By Lara Klossek, IBEI Fellow
UN Secretary-General António Guterres’ three-day visit to India at the beginning of October 2018 was largely ignored. While the fact that the visit happened does not point towards a fundamental change in the UN’s approach towards India, it is still a sign that India’s contribution to Peace Keeping is finding growing recognition within the UN. In a context where the United States is withdrawing its support for the UN, India and other champions of a multilateral world order are becoming increasingly important if the UN is to maintain its global governance function.
India has been, from the earliest peacekeeping deployments in 1948 onwards, one of the strongest and most active supporters of peacekeeping interventions – a crucial UN tool for supporting international peace. Currently, India is the fourth largest troop contributor to UN missions, just behind Ethiopia, Rwanda and Bangladesh. India has also shown commitment to contributing to recent developments that provide a supportive framework for international peacekeeping. In the area of training, India has shared its expertise by conducting training courses for African peacekeeper in cooperation with the United States. In addition, India has been a forerunner in the implementation of the Women, Peace and Security Agenda (WPS). India provided the first all-female police unit in Liberia and has since offered specialized courses for female officers, which are attended by peacekeepers from around the world. The Indian commitment to implement the Women, Peace and Security Agenda is also evident from the fact that India was one of the few countries that reached the UN’s 15 per cent target for female military observers and staff officers by the end of 2017.
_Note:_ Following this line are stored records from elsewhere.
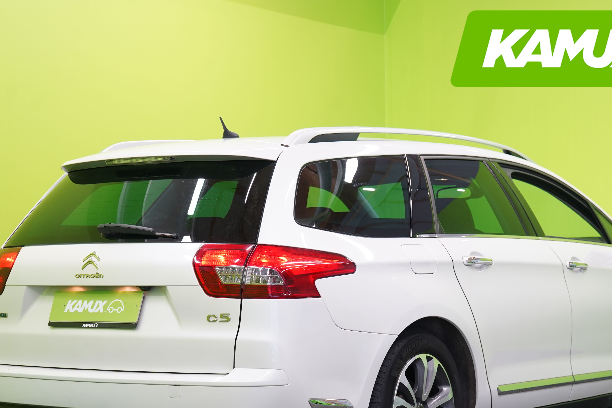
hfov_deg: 25.3
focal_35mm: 80
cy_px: 279
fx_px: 1360
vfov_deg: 17.0
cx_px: 339
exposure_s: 1/30
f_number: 5
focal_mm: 55
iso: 400
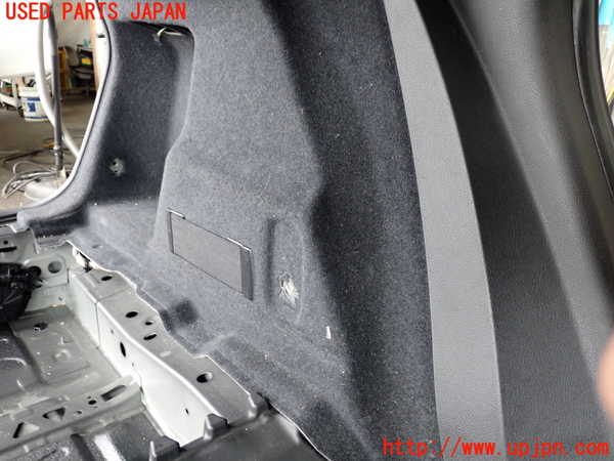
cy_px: 230
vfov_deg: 46.8
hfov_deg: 60.0
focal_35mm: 30
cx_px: 307
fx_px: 532
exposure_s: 1/30
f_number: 2.3
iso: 320
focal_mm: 5.4
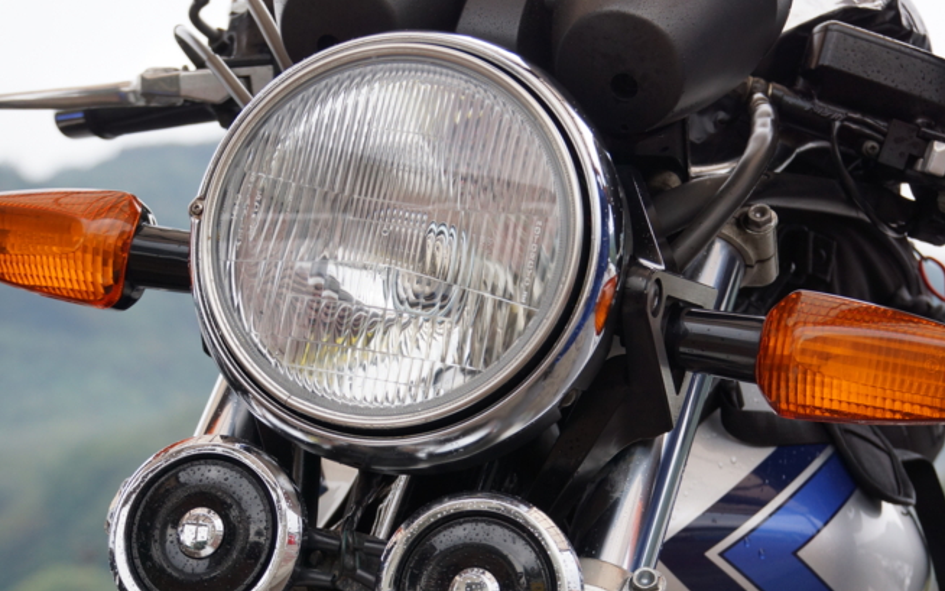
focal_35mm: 106
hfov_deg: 19.6
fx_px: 2730
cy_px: 311
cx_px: 468
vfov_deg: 12.4
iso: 320
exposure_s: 1/100
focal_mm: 57
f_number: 5.6
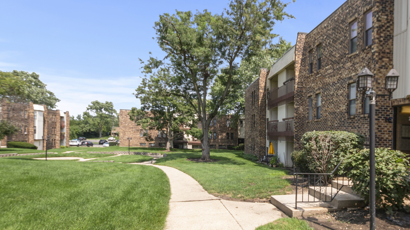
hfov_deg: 86.2
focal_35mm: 20
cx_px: 232
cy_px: 144
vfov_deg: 55.2
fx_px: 217
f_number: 8
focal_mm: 10
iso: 250
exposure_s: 1/250
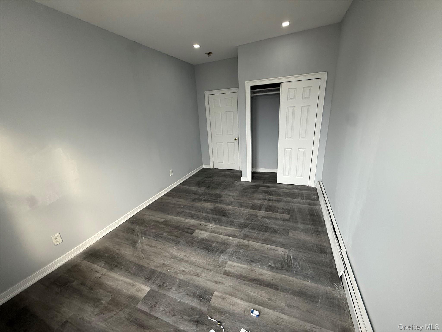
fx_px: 179
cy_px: 166
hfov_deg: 102.1
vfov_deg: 85.7
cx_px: 221
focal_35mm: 14
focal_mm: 2.22
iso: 160
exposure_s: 1/120
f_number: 2.2
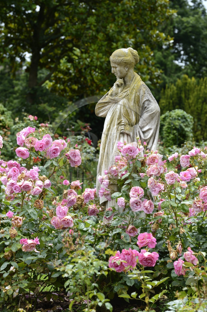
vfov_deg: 11.1
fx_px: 1598
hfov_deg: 7.4
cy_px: 156
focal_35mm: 185
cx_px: 104
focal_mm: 185
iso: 200
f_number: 10
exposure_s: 1/125
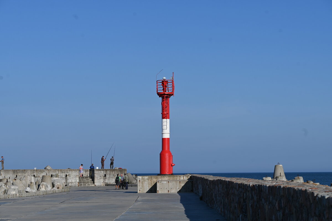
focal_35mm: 105
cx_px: 166
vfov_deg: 13.0
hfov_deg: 19.5
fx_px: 968
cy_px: 110
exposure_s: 1/800
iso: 100
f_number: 7.1
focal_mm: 105
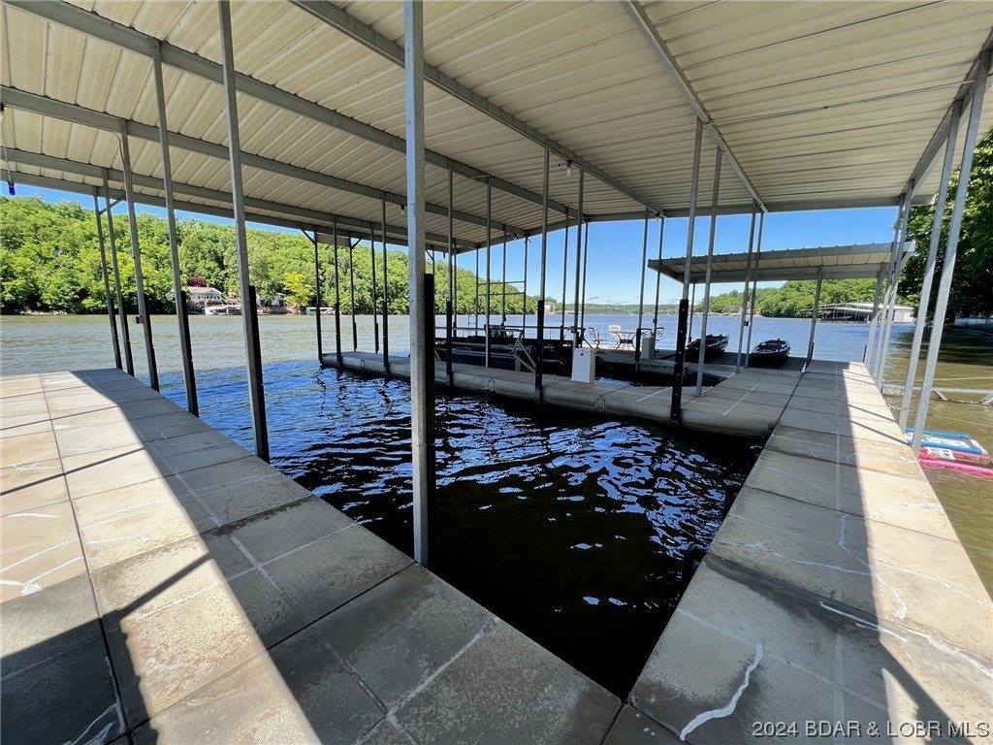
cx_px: 496
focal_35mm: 13
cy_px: 372
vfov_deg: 89.9
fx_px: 373
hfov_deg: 106.2
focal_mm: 1.57
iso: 32
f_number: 1.8
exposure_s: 1/430
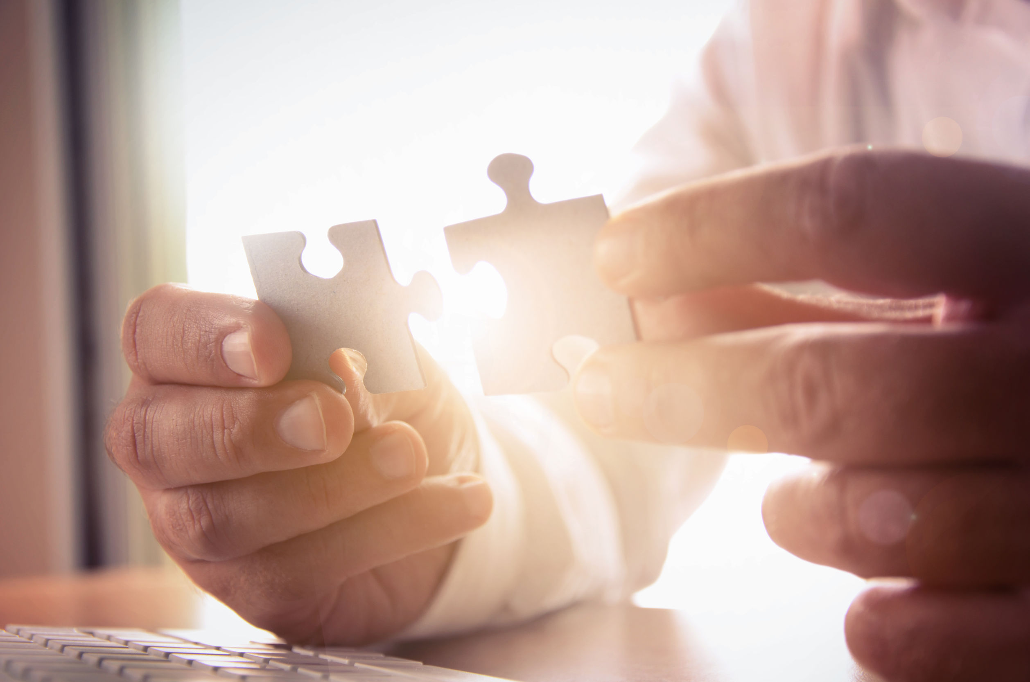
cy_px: 341
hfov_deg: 32.0
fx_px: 1799
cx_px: 515
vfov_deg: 21.5
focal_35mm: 63
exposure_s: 1/20
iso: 200
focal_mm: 42
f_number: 4.8
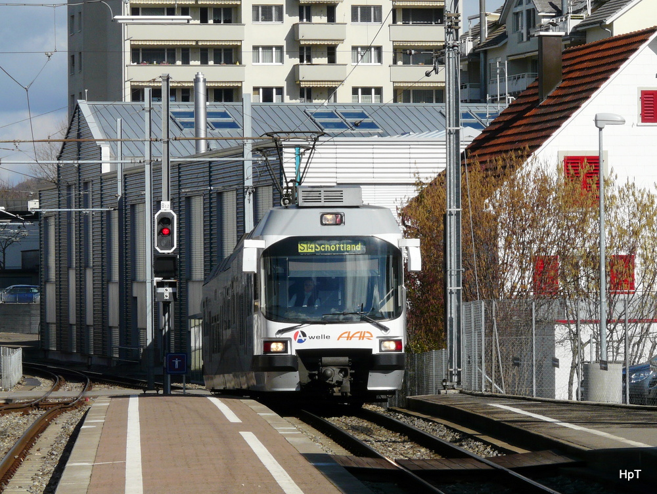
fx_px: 3193
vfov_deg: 8.9
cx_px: 328
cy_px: 247
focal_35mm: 168
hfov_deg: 11.7
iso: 100
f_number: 7.1
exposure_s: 1/500
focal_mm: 27.6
On the other hand, India has simultaneously been critical of more recent developments in the field of peace and security and the associated role of the UN, particularly the changing nature of peacekeeping missions, which has moved towards more robust mandates and to Chapter VII missions. Robust peacekeeping allows the use of force at a tactical level with the consent of the host state or parties to the conflict. Chapter VII missions, or ‘peace enforcement’ missions, allow the strategic use of force which does not require the host state’s consent. This change occurred as a consequence of the surge of civil wars and inner-state conflicts post-1990, as well as to the international community’s peacekeeping failures in Rwanda, Bosnia and Herzegovina, and Somalia. For India, these changes mean that the boundaries between peacekeeping and other forms of military intervention are becoming too fluid, which poses a challenge to its core principles of ‘non-intervention’, ‘non-use of force’ and ‘impartiality’. India has also argued that this approach puts the security of peacekeepers at risk and exposes them to difficult legal and political situations. India claims that the strong focus on the militarization of peacekeeping has distracted the international community from seeking political solutions to conflicts – solutions that emerge from negotiations that involve civilians, and are sensitive to pre-existing local conditions. This approach, India argues, enables successful peacekeeping by minimizing external interference and enhancing trust between peacekeepers and civilians.
India has also frequently raised the issue of the exclusion of Troop Contributing Countries (TCCs) from decision-making processes. From India’s perspective, this exclusion is particularly problematic as TCCs have expertise in the on-ground realities that could inform mission planning and mandate formulation. Better consultation with TCCs, would also prevent the UN Security Council from formulating mandates that are too ambitious, and do not adequately consider the resources needed for multidimensional missions.
Some Western powers have interpreted India’s concerns on peace and security as being conservative, obstructive or revisionist. This view overlooks India’s contribution, expertise and capacity for informed critique. In a world, in which the United States is shifting towards unilateralism, those who support global governance in the realm of peace and security need to negotiate a shared vision. A mandate for international peacekeeping can only be effective if rising powers like India, who have demonstrated a commitment to this UN policy tool, are given a voice and an opportunity to shape the future of global governance in this area.